Manager of Human Resources
Citadel Broadcasting Company
PO Box 414
Binghamton, NY 13902
To Whom it May Concern:
My name is Lisa Watson and I am interested in the Sales/Marketing Consultant position. I have a BA in cinema and I have been very involved in my campus’s Relay for Life. I feel your position is a perfect fit to help me meet my career goals.
As you can see on my resume, I have the skills necessary for this position, including science coursework and interpersonal skills. I also am a quick learner and am willing to go the extra mile to get things done. I believe I am a good fit for your company. If you wish to schedule an interview, please call me at (607) 777-5555.
*This targeted letter lists examples that are relevant to the position and demonstrates interest in this specific position/organization.
Ms. Trisha Smith, Human Resources
Citadel Broadcasting Company
PO Box 414
Binghamton, NY 13902
Dear Ms. Smith:
Please consider this my application for the Sales/Marketing Consultant opportunity posted on Binghamton University’s eRecruiting system. I am very interested in helping Citadel Broadcasting meet its clients’ advertising needs through use of audio ads, podcasting, online contests and mobile marketing. Citadel Broadcasting’s rank as third largest radio group in the United States is very impressive, and am confident I have the skills to contribute to Citadel’s continued success and growth.
For the past two years I have been deeply involved in our campus Relay for Life event as part of the sponsorship committee.
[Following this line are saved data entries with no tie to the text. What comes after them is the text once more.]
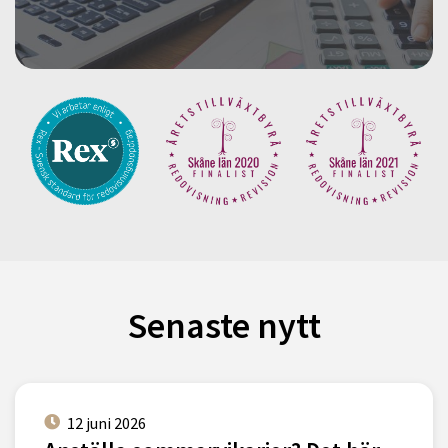
Senaste nytt
12 juni 2026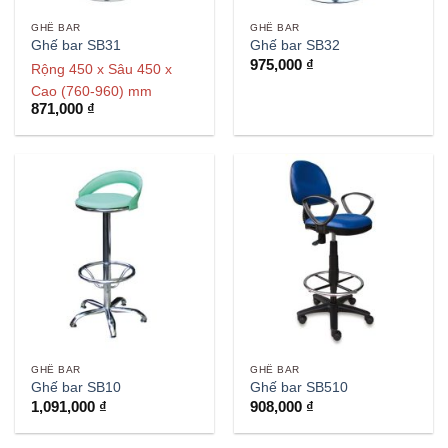
GHẾ BAR
GHẾ BAR
Ghế bar SB31
Ghế bar SB32
975,000
₫
Rộng 450 x Sâu 450 x
Cao (760-960) mm
871,000
₫
GHẾ BAR
GHẾ BAR
Ghế bar SB10
Ghế bar SB510
1,091,000
₫
908,000
₫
In this role, I solicited local business to educate them about the event and our cause, successfully raising over $2,000 in donation. In addition, the targeted marketing I employed for promoting the many programs I coordinated as a resident assistant led to an average student attendance 26% higher than any other resident assistant’s average program attendance. These proven abilities in sales and marketing would be a great asset to Citadel Broadcasting in working with customers to achieve their marketing and advertising goals.
I would appreciate the opportunity to discuss my qualification with you. Thank you for your time and consideration. I look forward to speaking with you.
The thank-you letter is an important part of the job search process that is frequently skipped. Omitting this step can be detrimental to your job search. Employers have on more than one occasion, eliminated candidates who neglected to thank the interviewer(s) for their time with a written thank-you. With that in mind, it is imperative that you send a thank-you within 48 hours of each of your interviews! Opinions on whether your letter should typed, hand-written, sent via snail-mail or email vary greatly, but all recruiters and career professionals agree on one thing: THE THANK-YOU MUST BE SENT
Your brief letter should thank the interviewer for his or her time, briefly recap part of your conversation, and restate interest in the position for which you were interviewed.
1256 Murray Avenue
Johnson City, NY 13790
November 2, 2020
Dr. Julia Edmonds, Director
Technical Design Group Atlantic Engineering Systems, Inc.
1220 Warwick Avenue Newport News, VA 23607
Dear Dr. Edmonds:
Thank you for taking the time to interview me for the Associate Engineer position on November 1st. I enjoyed meeting you and learning more about your research and design work.
My enthusiasm for the position and my interest in working for Atlantic Engineering Systems were strengthened as a result of our conversation. I was pleased to learn how well my senior design project relates to current initiatives of AES. I am confident that I would make meaningful contributions to the position and the company.
I would like to reiterate my strong interest in the position and in working with you and your staff. Please contact me at 804-685-5555 if I can provide any additional information.
Again, thank you for the interview and continued consideration.